**INSTRUCTION**
Write down the listing again exactly as it appears below, without its pictures.

**EXERCISE INPUTS**
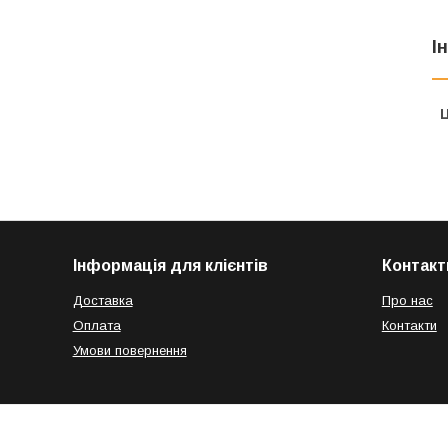
І
Ц
Інформація для клієнтів
Контакт
Доставка
Про нас
Оплата
Контакти
Умови повернення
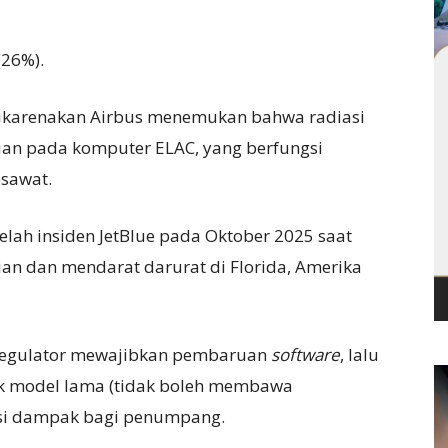
(26%).
dikarenakan Airbus menemukan bahwa radiasi
an pada komputer ELAC, yang berfungsi
esawat.
telah insiden JetBlue pada Oktober 2025 saat
gian dan mendarat darurat di Florida, Amerika
 regulator mewajibkan pembaruan
software
, lalu
uk model lama (tidak boleh membawa
nsi dampak bagi penumpang.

**RESULT OF THE EXERCISE**
І
Ц
Інформація для клієнтів
Контакт
Доставка
Про нас
Оплата
Контакти
Умови повернення
(26%).
dikarenakan Airbus menemukan bahwa radiasi
an pada komputer ELAC, yang berfungsi
esawat.
telah insiden JetBlue pada Oktober 2025 saat
gian dan mendarat darurat di Florida, Amerika
 regulator mewajibkan pembaruan
software
, lalu
uk model lama (tidak boleh membawa
nsi dampak bagi penumpang.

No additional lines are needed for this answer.